Baicalin relieves neuropathic pain by regulating α(2)-adrenoceptor levels in rats following spinal nerve injury

In the present study, the ability of baicalin to relieve neuropathic pain due to spinal nerve ligation in rats was explored, and the relationship between baicalin and α(2)-adrenoceptors (α(2)-AR) was determined. The neuropathic pain model was established by ligating the L5-L6 spinal nerves in Sprague-Dawley rats. Several α(2)-AR antagonists were injected into the intramedullary sheath to evaluate the role of baicalin in neuropathic pain. The antagonists included nonselective α(2)-AR antagonist idazoxan, α(2a)-AR antagonist BRL 44408, α(2b)-AR antagonist ARC 239 and α(2c)-AR antagonist JP 1302. The rats were divided into an untreated control group, saline group, baicalin group and baicalin + α(2)-AR antagonist groups. Paw withdrawal threshold (PWT) was tested to assess the level of pain felt by the rats. The levels of α(2)-AR mRNA were tested by reverse transcription-quantitative PCR. Inflammatory factors, including tumor necrosis factor (TNF)-α, interleukin (IL)-6, IL-17 and IL-1β, were analyzed by ELISA. The histopathological changes were assessed by hematoxylin and eosin staining.
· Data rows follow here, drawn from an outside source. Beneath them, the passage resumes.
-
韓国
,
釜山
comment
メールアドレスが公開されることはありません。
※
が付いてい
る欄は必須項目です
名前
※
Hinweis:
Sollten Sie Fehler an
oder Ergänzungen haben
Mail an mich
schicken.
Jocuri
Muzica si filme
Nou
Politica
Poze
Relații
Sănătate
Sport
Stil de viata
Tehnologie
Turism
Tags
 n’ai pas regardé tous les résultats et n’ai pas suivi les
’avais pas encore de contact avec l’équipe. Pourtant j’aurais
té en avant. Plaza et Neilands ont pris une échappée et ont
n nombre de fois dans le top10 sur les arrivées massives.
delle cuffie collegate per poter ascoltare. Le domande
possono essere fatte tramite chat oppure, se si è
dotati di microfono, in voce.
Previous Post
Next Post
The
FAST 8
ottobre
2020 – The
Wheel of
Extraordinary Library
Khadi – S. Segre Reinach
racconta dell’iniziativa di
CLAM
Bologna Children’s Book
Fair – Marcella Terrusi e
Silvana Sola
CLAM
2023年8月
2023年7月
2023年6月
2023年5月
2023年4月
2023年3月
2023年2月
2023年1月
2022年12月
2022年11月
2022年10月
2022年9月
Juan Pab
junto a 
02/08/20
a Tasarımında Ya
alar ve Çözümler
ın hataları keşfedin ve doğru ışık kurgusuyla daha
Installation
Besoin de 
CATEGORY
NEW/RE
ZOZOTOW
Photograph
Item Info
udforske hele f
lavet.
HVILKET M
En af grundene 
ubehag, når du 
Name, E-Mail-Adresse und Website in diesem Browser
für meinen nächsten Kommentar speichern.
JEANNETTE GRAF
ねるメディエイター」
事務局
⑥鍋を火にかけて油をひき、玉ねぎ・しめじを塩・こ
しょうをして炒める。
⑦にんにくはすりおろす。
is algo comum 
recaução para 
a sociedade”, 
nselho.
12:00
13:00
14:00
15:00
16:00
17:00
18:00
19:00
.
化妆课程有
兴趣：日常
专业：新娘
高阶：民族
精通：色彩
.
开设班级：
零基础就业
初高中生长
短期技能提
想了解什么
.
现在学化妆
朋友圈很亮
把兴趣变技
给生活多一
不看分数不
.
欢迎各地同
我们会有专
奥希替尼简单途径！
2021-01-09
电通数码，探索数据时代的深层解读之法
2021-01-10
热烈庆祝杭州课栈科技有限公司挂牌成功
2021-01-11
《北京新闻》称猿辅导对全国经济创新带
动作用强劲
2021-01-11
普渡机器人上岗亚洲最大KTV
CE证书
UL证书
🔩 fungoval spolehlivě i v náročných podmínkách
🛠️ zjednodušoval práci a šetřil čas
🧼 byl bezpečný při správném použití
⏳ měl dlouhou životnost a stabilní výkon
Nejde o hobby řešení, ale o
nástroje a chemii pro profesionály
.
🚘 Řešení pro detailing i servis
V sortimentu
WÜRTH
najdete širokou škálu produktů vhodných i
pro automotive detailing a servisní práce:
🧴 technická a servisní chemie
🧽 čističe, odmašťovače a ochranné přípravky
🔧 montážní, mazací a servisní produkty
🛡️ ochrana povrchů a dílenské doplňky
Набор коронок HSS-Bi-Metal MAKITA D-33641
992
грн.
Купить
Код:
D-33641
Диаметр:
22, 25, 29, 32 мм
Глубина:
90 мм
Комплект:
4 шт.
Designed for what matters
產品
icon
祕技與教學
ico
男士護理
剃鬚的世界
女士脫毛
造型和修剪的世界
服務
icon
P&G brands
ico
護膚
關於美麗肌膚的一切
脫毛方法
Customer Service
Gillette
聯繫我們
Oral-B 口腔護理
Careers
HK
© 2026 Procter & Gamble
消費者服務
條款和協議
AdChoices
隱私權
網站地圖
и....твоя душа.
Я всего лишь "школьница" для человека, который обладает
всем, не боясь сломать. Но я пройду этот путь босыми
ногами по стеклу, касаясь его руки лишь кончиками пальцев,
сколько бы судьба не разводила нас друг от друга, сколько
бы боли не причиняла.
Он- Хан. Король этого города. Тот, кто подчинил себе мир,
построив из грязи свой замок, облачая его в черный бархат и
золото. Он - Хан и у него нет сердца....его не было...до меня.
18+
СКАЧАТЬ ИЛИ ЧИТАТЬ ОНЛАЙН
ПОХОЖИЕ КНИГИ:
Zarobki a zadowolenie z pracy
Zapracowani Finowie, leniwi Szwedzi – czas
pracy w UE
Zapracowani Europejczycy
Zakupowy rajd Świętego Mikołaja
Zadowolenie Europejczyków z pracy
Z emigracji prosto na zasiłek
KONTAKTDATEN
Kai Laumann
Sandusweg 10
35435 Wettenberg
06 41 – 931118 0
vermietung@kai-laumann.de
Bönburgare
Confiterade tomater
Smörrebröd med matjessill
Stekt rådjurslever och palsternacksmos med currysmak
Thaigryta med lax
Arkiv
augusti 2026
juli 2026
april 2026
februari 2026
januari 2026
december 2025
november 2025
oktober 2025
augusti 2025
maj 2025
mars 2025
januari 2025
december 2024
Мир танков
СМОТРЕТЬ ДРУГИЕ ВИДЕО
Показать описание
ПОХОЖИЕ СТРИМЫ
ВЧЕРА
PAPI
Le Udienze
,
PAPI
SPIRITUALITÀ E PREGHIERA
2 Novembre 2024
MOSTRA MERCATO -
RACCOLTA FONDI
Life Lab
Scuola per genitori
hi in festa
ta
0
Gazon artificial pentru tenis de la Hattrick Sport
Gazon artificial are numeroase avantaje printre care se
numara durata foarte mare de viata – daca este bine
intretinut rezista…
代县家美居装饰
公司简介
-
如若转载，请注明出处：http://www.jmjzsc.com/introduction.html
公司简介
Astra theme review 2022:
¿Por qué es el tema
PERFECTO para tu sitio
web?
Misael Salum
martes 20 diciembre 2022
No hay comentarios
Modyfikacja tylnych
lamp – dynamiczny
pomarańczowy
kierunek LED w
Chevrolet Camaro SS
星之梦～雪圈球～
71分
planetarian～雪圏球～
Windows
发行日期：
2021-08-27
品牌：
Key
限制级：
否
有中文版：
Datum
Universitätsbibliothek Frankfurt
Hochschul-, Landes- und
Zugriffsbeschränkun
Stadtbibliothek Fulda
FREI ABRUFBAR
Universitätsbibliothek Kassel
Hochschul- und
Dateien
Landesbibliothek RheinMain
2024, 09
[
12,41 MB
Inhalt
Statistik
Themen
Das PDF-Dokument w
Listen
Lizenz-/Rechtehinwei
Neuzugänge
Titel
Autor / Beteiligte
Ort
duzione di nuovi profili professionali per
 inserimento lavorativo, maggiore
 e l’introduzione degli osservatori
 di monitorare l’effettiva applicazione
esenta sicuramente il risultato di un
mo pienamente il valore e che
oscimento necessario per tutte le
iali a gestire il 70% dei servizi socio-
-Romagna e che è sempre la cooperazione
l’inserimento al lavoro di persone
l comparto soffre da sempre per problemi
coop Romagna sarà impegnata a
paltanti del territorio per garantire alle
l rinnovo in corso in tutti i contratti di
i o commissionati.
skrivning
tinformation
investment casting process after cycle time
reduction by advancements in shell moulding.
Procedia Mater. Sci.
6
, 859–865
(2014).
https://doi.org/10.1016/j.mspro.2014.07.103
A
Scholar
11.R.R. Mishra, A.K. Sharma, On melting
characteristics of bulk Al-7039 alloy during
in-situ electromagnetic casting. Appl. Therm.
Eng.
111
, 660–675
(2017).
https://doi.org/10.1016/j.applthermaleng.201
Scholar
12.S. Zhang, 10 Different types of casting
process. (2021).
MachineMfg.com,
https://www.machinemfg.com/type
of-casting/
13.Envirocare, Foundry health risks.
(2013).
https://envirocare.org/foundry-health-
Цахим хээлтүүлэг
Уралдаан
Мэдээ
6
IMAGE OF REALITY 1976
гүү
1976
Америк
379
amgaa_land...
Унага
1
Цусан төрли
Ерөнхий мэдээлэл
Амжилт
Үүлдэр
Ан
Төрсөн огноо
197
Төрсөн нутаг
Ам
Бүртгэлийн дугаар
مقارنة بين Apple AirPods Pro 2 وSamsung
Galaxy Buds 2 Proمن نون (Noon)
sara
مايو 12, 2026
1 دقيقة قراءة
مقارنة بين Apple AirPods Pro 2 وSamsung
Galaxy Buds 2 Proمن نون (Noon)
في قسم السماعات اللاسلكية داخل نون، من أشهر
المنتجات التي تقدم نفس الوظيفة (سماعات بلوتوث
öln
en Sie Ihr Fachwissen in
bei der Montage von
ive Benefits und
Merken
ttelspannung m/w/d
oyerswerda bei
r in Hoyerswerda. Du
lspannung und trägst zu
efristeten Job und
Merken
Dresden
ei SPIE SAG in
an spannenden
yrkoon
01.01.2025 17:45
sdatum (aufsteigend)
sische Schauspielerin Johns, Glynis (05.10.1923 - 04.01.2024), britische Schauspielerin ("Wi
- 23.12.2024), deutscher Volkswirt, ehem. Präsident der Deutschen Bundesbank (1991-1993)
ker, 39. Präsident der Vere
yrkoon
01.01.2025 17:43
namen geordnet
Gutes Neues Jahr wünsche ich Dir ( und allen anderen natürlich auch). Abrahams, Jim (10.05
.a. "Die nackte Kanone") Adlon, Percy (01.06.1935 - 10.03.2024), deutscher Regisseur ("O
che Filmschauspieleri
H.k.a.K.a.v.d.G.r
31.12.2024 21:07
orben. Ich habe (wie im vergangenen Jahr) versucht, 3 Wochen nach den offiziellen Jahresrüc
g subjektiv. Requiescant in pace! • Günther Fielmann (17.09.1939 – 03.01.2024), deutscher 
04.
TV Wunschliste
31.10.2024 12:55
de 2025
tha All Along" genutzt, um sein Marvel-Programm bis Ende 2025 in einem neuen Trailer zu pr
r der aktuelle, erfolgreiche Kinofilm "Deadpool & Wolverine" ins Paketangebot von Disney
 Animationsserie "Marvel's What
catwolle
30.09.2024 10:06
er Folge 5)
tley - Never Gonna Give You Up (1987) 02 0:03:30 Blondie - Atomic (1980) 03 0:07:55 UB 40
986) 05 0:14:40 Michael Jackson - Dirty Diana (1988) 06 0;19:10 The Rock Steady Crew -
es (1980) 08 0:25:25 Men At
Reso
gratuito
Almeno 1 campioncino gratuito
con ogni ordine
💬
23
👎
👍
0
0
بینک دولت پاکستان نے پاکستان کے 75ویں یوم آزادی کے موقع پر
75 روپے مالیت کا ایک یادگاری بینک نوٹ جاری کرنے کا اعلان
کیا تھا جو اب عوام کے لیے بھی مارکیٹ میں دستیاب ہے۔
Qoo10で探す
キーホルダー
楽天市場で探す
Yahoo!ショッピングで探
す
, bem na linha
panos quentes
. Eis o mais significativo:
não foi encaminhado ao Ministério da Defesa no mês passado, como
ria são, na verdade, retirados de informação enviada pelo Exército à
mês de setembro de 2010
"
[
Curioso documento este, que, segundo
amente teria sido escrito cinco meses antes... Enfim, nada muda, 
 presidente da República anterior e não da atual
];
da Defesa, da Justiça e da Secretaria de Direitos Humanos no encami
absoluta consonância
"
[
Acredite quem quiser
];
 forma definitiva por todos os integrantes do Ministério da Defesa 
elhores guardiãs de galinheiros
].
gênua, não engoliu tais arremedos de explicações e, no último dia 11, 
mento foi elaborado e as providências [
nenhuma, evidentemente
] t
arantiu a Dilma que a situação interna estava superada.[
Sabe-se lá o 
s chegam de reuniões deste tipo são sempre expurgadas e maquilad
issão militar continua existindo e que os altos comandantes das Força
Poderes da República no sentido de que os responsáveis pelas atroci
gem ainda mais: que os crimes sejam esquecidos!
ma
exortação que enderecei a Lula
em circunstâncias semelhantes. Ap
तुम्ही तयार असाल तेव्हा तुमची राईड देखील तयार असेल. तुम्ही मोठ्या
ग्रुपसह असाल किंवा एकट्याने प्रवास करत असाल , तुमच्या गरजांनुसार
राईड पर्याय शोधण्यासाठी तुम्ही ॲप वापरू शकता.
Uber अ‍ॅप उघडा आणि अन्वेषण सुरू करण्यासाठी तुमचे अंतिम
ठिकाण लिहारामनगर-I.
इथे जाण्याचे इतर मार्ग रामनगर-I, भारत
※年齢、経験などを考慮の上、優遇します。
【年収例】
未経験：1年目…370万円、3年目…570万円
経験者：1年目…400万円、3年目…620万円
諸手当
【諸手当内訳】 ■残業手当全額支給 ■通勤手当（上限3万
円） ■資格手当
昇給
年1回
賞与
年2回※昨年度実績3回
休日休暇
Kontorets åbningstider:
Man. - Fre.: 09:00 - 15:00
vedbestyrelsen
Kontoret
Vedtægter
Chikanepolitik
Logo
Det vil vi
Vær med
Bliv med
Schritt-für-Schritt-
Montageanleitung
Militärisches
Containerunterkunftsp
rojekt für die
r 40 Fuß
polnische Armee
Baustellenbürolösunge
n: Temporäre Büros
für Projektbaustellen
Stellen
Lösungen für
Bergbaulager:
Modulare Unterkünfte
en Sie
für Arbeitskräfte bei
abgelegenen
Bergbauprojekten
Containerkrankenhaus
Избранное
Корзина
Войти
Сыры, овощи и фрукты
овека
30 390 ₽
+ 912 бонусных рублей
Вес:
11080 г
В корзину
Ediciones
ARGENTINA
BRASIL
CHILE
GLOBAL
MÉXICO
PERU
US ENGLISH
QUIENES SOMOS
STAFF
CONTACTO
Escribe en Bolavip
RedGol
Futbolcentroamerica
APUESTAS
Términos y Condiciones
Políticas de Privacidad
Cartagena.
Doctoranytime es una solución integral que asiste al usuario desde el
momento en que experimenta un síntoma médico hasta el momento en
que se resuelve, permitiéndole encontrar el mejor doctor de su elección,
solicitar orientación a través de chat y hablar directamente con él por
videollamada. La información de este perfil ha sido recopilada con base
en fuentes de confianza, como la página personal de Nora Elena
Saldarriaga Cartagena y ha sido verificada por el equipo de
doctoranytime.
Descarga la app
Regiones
Flow cytometry was used to examine the percentage of CD4(+) peripheral blood mononuclear cells (PBMCs). Compared with the saline group, the PWT value increased after treating with baicalin. However, intrathecal injection of α(2)-AR antagonist reversed the antinociceptive effects of baicalin. Compared with the saline group, the expression of α(2a)-AR and α(2c)-AR mRNA was upregulated significantly in the baicalin group (P<0.05). Levels of α(2)-AR mRNA were also decreased in the baicalin + idazoxan group compared with the baicalin group (P<0.05). The levels of TNF-α, IL-6, IL-17 and IL-1β were raised after treatment with baicalin. In addition, baicalin treatment ameliorated the histological damage in the spinal cord. The percentage of CD4(+) PBMCs was increased in the saline group compared with the control group (P<0.05). Compared with the baicalin group, the percentage of CD4+ PBMCs was raised after treatment with the α(2)-AR antagonists. In conclusion, intrathecal injection of baicalin produced an antiallodynic effect in a spinal nerve ligation-induced neuropathic pain model. The mechanism may be related to the regulation of a(2)-AR expression.